In its statement, PG&E said it has inspected 730,000 transmission and distribution lines, as well as power substations, while examining about 25 million electrical components in areas highly susceptible to wildfires during a four-month period. The utility said it has already repaired parts of its system that posed an immediate danger to the surrounding community. The tape on the Cresta-Rio Oso line may have been left after a previous repair and no longer serves any purpose, according to PG&E.
Even so, the nation’s largest utility has also publicly acknowledged that its electrical grid needs so many upgrades that it will probably have to deliberately turn off the power periodically during hot and windy conditions when power lines can topple and start wildfires for at least a few more years in parts of Northern California to minimize fire risks.
While overseeing PG&E’s probation, Alsup has already expressed skepticism about the utility’s ability to detect safety hazards, despite its reassurances. He was particularly troubled by the company’s admission that a cable that had been inspected in July subsequently had detached from a transmission tower and may have caused another fire in Sonoma Couny last October. “What good are inspections that don’t find problems?” Alsup asked in a series of requests he made of the company in a Tuesday court filing.
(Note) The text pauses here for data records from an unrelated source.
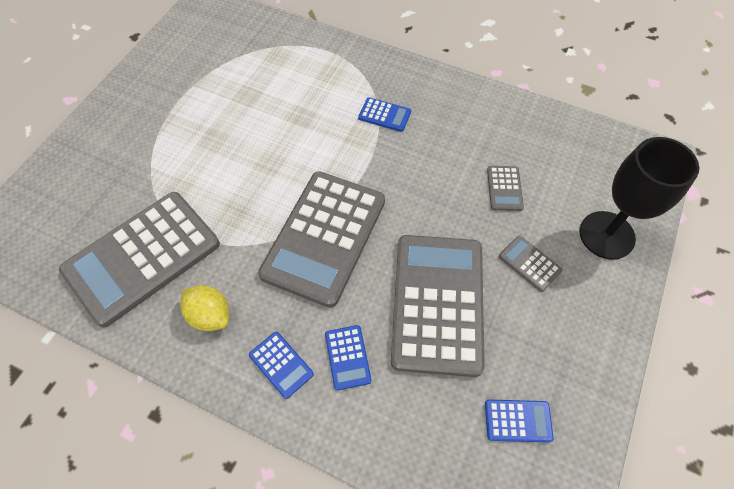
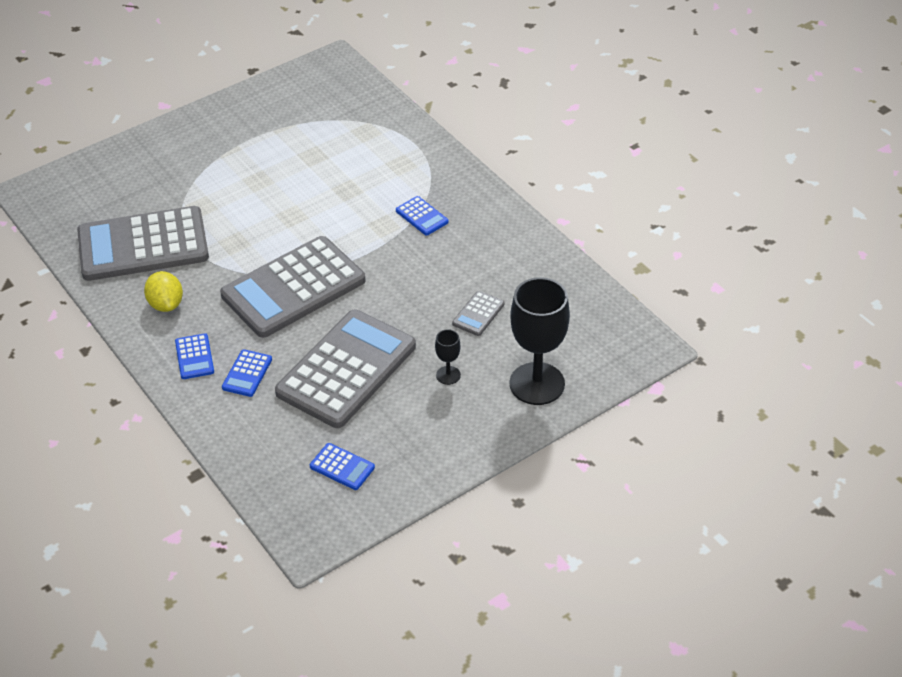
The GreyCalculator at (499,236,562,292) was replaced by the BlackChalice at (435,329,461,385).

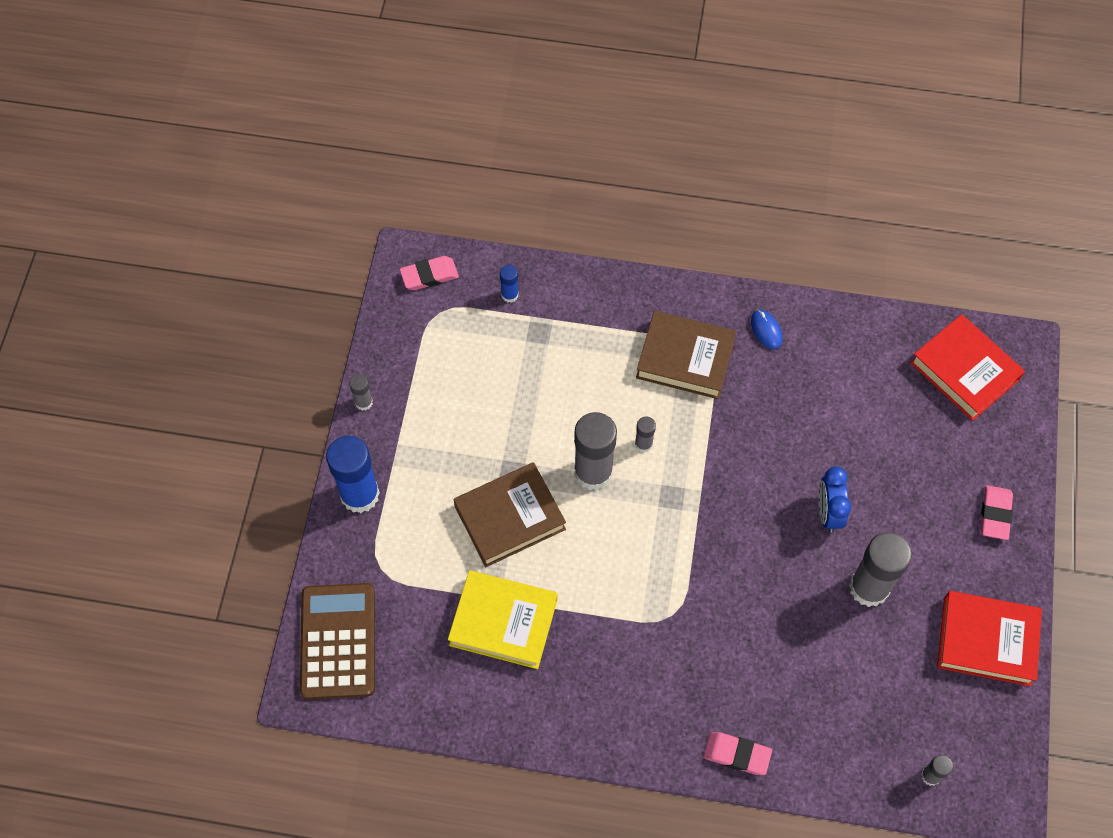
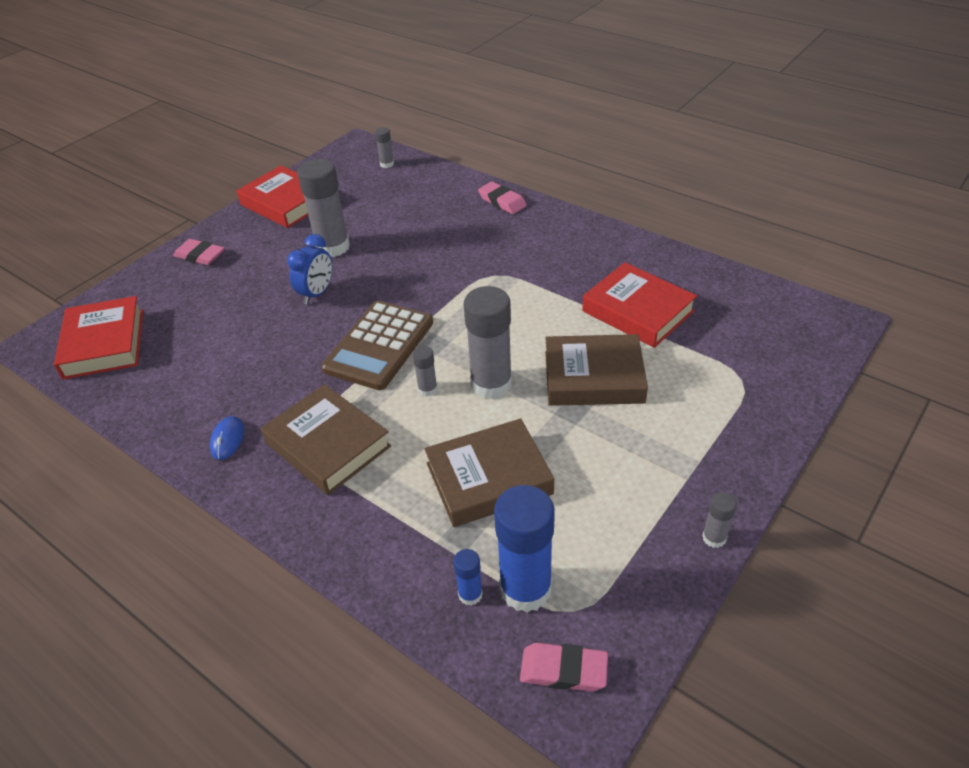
The RosePinkPencilEraser at (981,485,1013,540) turned 75 degrees clockwise.
The BrownCalculator moved from (300,583,375,699) to (322,301,433,390).
The BrownHardback at (424,418,554,527) appeared.
The RoyalBlueStickOfGlue moved from (326,436,380,513) to (494,485,555,613).
The GoldenHardback at (448,570,557,669) became the CrimsonHardback at (582,262,697,348).

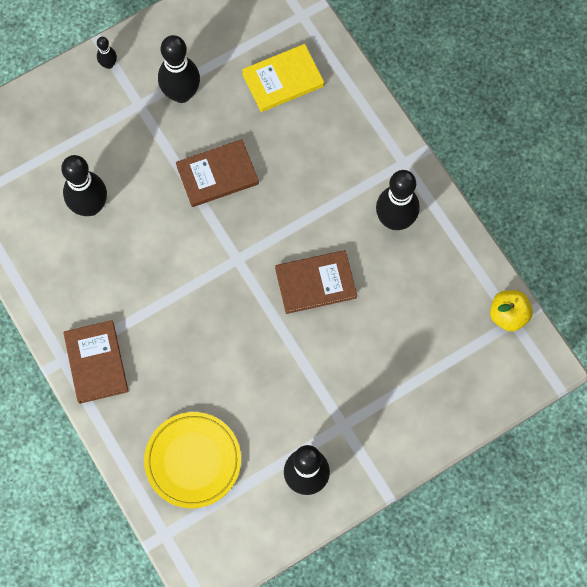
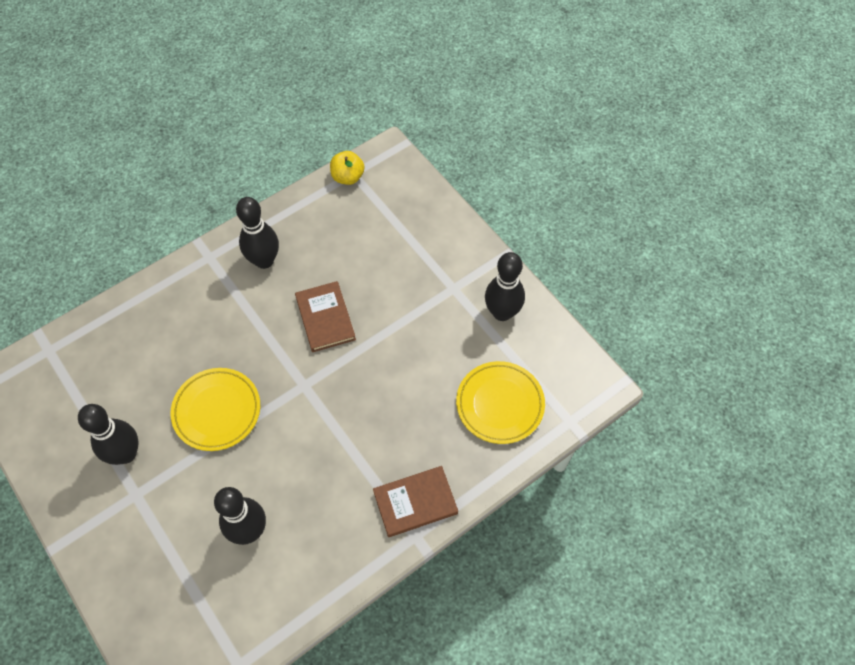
The BrownHardback at (176,139,259,207) was replaced by the GoldenDinnerPlate at (170,368,260,451).
The BlackTenpin at (97,37,117,69) disappeared.
The GoldenHardback at (242,44,324,112) disappeared.

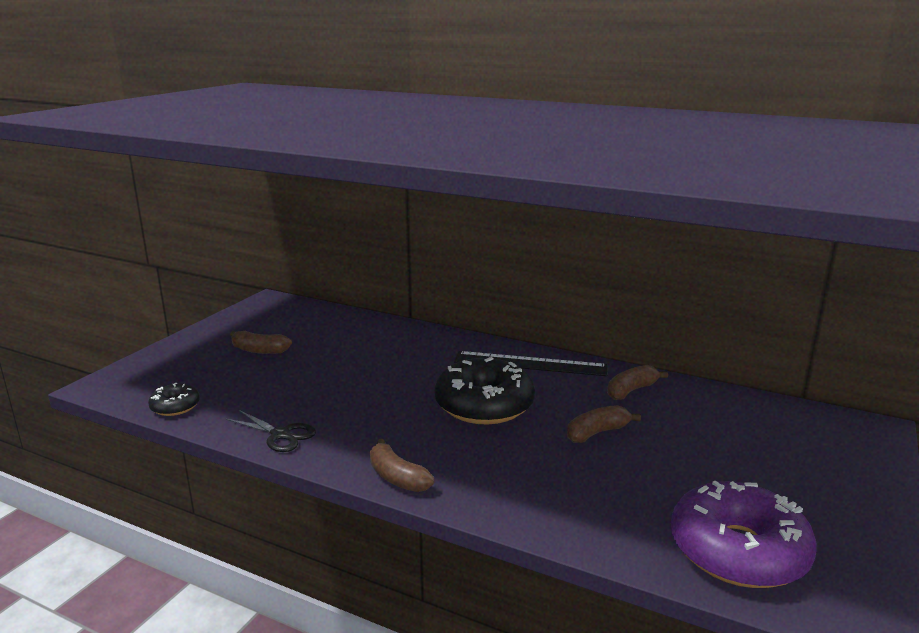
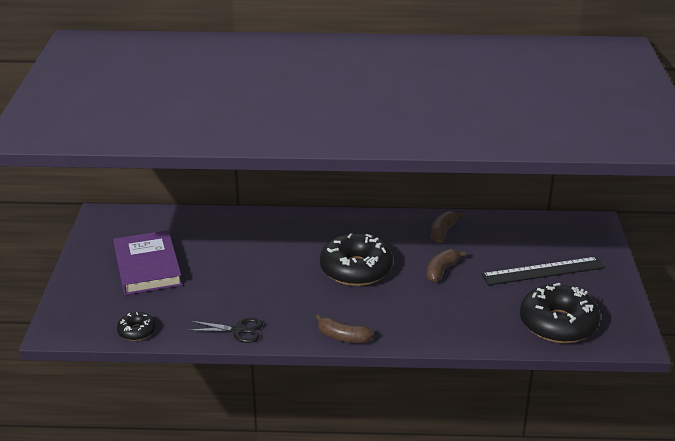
The BrownBananaFruit at (230,331,292,354) was replaced by the RoyalPurpleHardback at (114,230,182,295).
The BlackMeasuringStick moved from (454,351,608,376) to (481,257,605,286).
The RoyalPurpleDonut at (671,481,817,588) became the BlackDonut at (520,283,600,343).

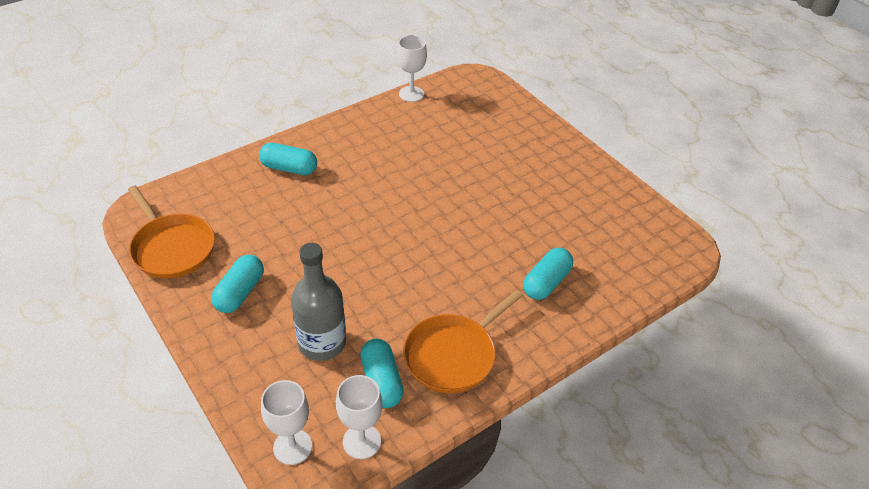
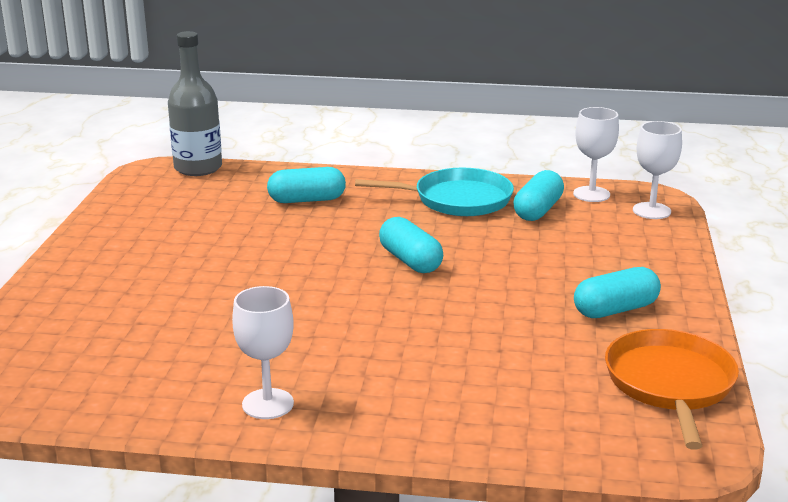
The GreyBottle moved from (291,243,346,361) to (168,31,222,176).
The WhiteChalice moved from (397,35,427,102) to (232,286,294,419).
The OrangeColouredFryingPan at (403,290,523,393) became the TurquoiseFryingPan at (355,168,514,216).
The TurquoisePillShape moved from (259,143,317,175) to (379,217,443,273).

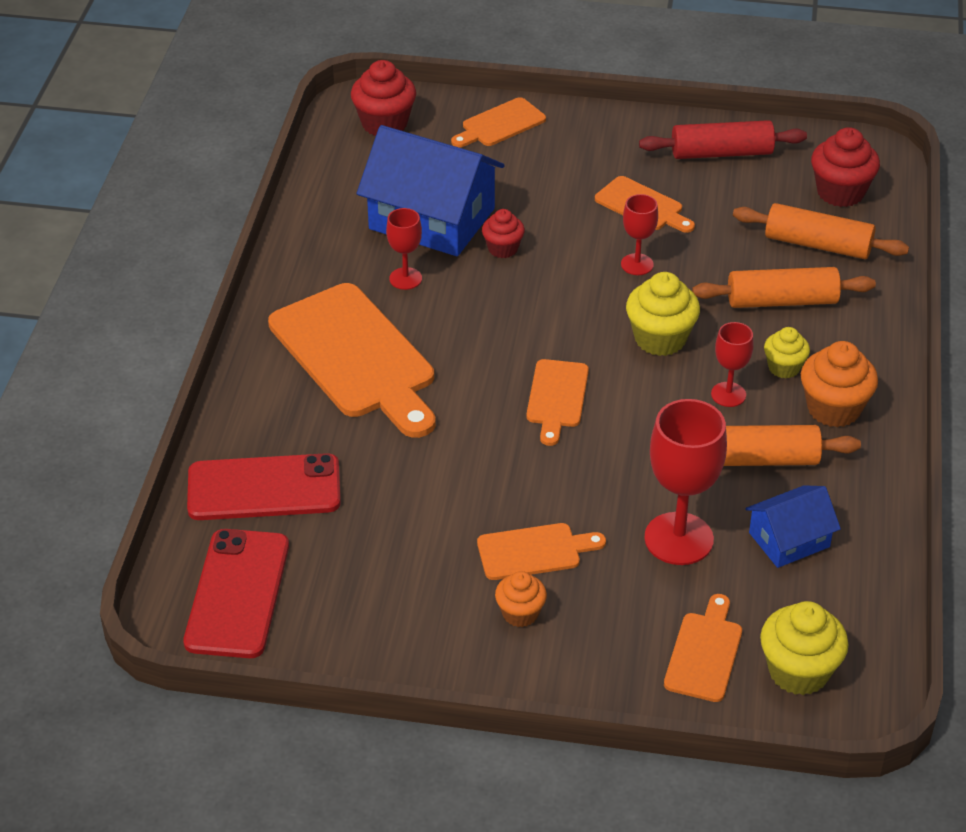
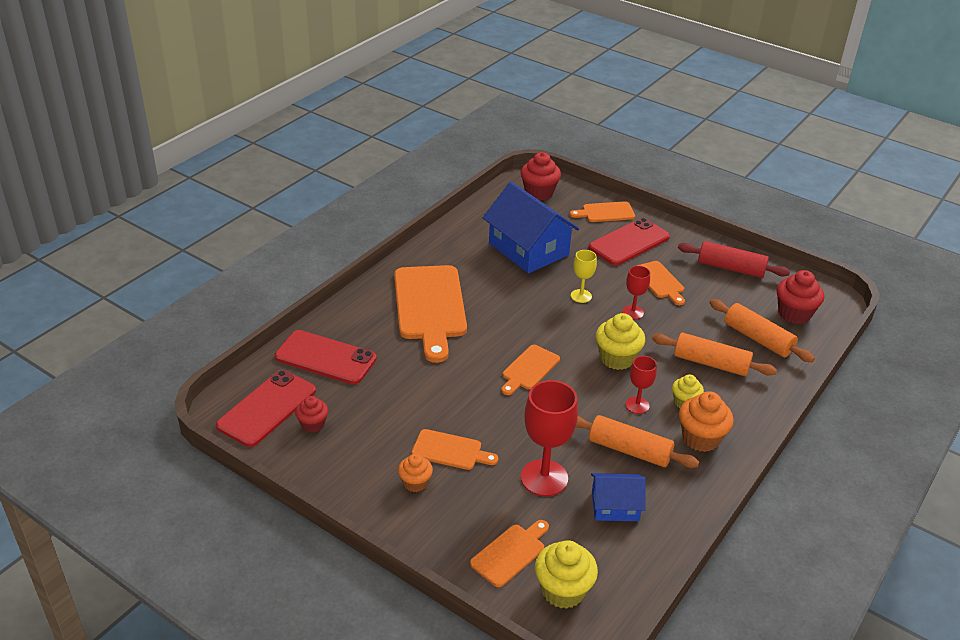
The CrimsonCupcake moved from (482,209,525,258) to (295,396,328,433).
The GoldenChalice at (571,250,597,303) appeared.
The CrimsonPhone at (589,218,670,266) appeared.
The CrimsonChalice at (386,208,422,290) disappeared.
The victims lawyers hired an expert, who they declined to identify, when they were preparing for a trial scheduled this year to help determine PG&E’s liability for the Paradise fire. But the trial became unnecessary when PG&E and the victims’ lawyers agreed to a $13.5 billion settlement covering the Camp Fire and other catastrophic wildfires in 2017.
Still, the victims remained worried about future wildfire risks posed by the PG&E power lines near their communities.
Former Chico, California, police chief and wildfire victim Kirk Trostle stressed that the committee isn’t placing blame on PG&E, but trying to avert further devastation in areas still trying to rebuild.
“We could not bear the thought of another Camp Fire,” he said.